Segment Start: The data

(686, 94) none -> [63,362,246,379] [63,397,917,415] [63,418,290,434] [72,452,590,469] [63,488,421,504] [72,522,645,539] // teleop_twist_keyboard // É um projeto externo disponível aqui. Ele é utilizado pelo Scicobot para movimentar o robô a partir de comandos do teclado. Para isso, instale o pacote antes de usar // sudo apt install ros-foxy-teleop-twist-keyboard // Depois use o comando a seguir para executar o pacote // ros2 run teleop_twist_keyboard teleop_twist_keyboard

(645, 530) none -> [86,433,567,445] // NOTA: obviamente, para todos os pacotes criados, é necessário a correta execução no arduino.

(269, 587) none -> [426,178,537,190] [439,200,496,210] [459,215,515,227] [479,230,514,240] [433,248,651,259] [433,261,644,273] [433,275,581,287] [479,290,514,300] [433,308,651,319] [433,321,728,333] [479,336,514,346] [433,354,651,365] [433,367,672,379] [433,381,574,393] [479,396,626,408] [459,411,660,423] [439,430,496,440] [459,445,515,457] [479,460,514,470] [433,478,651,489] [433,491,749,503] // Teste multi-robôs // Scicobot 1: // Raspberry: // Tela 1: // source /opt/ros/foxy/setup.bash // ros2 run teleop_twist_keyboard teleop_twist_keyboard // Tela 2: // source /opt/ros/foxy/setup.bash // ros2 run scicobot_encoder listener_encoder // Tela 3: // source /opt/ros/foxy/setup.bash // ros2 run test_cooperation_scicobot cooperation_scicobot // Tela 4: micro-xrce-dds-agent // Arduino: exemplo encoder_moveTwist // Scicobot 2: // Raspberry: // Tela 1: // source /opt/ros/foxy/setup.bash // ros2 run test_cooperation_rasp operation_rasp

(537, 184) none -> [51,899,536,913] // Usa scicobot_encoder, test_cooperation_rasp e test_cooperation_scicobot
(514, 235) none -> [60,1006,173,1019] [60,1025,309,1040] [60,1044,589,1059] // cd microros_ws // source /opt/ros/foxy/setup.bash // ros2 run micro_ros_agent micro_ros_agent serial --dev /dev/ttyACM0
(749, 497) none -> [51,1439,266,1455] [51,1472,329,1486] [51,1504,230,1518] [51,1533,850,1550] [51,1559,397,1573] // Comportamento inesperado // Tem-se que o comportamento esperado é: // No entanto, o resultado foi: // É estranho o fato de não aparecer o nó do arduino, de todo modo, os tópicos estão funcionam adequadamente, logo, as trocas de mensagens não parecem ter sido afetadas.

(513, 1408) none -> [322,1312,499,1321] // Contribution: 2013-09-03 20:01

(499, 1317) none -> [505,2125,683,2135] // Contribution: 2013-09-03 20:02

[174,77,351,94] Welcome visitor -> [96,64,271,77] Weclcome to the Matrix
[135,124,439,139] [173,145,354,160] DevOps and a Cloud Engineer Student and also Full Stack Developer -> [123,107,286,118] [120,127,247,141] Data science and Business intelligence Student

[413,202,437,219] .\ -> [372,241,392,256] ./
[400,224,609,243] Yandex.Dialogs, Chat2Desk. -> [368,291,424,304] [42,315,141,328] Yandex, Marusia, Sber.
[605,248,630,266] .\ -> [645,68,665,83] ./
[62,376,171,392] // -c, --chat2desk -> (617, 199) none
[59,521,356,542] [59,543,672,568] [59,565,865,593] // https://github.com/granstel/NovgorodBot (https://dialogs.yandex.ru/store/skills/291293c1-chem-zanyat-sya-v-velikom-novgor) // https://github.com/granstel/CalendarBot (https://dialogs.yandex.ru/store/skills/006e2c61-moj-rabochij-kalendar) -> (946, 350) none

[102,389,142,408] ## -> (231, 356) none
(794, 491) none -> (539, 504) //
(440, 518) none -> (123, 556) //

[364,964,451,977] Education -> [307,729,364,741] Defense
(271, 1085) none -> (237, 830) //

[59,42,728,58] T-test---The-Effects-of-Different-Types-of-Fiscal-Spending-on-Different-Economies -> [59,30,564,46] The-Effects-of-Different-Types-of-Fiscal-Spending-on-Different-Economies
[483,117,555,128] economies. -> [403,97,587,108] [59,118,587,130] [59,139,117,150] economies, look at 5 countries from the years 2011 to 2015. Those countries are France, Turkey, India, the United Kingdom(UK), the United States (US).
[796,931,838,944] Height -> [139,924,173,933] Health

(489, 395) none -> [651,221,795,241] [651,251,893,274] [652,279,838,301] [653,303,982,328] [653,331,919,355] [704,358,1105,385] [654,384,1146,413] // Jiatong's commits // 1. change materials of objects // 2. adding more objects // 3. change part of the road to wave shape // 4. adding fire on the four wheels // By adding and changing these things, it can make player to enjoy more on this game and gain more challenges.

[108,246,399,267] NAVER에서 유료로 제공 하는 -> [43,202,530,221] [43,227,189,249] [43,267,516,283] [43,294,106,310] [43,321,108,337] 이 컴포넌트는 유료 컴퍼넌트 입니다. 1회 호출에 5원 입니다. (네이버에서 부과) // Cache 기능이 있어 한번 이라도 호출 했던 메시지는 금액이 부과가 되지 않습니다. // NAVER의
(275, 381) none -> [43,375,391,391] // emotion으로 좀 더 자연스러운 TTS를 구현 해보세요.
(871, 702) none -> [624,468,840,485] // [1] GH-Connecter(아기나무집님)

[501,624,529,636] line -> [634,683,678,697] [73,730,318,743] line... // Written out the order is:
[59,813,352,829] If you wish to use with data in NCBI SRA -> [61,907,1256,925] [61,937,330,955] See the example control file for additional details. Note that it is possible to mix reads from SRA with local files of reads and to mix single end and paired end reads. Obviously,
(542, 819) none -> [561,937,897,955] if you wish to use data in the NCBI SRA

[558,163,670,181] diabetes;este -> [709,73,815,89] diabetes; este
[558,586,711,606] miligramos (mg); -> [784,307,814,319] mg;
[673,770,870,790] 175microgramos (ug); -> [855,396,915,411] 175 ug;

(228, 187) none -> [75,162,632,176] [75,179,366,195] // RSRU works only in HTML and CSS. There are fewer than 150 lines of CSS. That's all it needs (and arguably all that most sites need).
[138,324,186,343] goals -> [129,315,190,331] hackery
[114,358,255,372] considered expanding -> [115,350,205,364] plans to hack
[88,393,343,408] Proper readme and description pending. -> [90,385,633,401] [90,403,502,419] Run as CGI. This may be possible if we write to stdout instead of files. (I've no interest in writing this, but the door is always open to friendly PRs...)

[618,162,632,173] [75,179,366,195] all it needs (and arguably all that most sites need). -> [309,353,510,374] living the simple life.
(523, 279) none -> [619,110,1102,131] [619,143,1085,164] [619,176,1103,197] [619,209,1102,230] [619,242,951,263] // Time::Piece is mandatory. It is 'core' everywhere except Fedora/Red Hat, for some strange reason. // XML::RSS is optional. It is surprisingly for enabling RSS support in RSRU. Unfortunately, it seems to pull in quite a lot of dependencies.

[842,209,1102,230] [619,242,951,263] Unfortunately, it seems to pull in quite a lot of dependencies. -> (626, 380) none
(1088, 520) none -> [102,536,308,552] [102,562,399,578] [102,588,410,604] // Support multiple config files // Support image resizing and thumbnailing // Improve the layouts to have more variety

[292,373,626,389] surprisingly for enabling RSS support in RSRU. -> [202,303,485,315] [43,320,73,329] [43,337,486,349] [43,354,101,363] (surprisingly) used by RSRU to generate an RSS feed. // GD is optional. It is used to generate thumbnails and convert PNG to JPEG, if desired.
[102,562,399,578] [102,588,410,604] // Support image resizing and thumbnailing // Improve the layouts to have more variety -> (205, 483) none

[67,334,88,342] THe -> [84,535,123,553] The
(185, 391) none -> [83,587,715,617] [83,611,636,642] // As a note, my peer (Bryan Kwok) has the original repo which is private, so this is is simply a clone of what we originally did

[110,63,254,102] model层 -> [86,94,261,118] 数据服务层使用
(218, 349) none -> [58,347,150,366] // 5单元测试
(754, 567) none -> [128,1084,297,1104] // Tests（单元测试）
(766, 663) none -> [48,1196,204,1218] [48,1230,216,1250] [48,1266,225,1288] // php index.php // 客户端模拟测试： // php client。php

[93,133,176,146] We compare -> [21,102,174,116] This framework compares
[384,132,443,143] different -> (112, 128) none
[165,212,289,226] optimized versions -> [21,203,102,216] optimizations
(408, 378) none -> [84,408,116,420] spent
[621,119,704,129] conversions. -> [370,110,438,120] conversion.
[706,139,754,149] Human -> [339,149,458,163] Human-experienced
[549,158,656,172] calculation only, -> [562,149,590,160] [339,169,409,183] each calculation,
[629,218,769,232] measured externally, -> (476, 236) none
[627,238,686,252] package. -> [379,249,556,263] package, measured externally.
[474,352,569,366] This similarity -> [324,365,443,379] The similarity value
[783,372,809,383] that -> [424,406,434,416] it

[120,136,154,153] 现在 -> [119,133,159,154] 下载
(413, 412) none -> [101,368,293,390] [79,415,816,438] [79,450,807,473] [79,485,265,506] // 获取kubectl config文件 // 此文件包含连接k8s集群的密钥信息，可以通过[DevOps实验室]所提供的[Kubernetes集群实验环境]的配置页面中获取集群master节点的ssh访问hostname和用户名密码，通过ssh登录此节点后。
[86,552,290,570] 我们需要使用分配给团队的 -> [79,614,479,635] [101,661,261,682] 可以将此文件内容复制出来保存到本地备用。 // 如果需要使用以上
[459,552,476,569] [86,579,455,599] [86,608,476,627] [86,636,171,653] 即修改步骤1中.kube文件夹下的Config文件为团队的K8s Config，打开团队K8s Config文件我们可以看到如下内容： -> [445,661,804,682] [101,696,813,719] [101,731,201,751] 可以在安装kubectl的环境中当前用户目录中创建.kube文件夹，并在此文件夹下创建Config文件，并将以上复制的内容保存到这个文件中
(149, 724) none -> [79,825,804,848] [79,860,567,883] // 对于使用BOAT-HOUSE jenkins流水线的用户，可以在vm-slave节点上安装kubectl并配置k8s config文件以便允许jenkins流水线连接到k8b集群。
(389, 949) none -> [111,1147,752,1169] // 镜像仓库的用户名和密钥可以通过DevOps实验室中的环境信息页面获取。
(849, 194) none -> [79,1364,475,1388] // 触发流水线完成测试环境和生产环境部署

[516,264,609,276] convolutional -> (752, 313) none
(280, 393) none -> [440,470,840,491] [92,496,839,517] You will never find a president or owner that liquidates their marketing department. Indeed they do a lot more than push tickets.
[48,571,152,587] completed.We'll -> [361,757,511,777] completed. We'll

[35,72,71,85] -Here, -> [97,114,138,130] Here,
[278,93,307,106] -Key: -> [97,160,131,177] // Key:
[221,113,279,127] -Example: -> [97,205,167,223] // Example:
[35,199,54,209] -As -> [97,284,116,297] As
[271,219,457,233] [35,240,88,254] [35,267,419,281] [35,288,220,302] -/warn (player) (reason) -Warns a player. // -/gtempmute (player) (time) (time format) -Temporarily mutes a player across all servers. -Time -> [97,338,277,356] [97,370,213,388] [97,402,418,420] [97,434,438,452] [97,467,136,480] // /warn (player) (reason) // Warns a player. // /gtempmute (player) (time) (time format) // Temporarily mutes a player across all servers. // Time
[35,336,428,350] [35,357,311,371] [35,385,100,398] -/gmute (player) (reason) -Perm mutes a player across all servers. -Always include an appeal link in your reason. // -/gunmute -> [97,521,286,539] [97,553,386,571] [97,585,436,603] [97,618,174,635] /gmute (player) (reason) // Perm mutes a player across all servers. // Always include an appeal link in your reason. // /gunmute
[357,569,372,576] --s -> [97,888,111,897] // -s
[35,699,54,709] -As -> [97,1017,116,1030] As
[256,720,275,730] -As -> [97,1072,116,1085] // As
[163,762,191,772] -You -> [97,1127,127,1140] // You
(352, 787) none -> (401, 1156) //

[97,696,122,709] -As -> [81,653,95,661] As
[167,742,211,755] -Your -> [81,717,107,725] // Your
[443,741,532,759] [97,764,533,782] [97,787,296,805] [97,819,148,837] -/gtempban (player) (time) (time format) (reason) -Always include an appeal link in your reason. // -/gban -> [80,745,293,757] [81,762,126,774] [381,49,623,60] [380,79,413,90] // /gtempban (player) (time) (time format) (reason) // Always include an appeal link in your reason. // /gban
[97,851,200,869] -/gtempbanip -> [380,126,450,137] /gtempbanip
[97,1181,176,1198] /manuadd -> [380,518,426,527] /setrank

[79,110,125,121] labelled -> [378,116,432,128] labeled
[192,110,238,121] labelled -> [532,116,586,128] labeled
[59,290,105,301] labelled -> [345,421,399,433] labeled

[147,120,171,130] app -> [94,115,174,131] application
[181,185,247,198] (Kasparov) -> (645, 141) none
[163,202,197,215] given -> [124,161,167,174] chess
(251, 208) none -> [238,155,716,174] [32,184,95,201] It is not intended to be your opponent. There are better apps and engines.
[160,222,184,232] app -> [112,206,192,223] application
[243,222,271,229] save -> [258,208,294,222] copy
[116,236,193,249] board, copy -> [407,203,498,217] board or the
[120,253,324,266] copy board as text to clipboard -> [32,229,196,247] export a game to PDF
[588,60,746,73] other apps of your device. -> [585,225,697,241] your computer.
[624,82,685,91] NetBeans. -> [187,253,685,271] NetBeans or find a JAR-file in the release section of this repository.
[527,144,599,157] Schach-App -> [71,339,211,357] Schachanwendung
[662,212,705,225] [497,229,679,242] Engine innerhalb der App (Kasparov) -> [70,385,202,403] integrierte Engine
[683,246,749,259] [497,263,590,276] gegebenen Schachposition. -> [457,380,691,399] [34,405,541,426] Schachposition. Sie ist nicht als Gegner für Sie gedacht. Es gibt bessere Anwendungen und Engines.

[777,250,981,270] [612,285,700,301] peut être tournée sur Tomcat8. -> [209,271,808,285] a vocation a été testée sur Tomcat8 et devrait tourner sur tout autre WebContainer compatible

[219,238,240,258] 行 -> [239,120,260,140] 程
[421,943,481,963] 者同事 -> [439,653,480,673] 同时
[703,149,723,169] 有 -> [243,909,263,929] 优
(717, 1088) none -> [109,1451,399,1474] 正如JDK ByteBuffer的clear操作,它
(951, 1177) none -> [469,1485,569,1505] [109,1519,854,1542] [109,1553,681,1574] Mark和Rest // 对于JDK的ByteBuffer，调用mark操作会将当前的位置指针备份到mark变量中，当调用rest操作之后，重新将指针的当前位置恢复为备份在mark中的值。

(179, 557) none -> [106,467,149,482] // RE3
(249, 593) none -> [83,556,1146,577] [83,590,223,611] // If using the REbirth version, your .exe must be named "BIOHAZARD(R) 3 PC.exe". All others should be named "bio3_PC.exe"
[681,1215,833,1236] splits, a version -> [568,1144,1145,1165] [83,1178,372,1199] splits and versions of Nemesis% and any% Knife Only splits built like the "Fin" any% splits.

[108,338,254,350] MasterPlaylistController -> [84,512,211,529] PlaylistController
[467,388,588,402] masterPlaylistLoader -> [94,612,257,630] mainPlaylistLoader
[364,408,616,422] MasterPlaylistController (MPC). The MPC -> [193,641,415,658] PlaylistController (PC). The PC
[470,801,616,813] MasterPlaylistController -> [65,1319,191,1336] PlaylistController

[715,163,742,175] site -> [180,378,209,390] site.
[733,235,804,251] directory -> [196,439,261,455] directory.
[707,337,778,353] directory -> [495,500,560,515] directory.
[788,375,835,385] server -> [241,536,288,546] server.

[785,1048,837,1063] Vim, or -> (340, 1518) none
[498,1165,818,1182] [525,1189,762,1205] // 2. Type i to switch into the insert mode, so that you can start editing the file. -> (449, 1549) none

Segment End: The data

**What you are asked to do:** Where does "Kasparov" appear in the records above? Copy each line that holds it.

**Written response:**
[181,185,247,198] (Kasparov) -> (645, 141) none
[662,212,705,225] [497,229,679,242] Engine innerhalb der App (Kasparov) -> [70,385,202,403] integrierte Engine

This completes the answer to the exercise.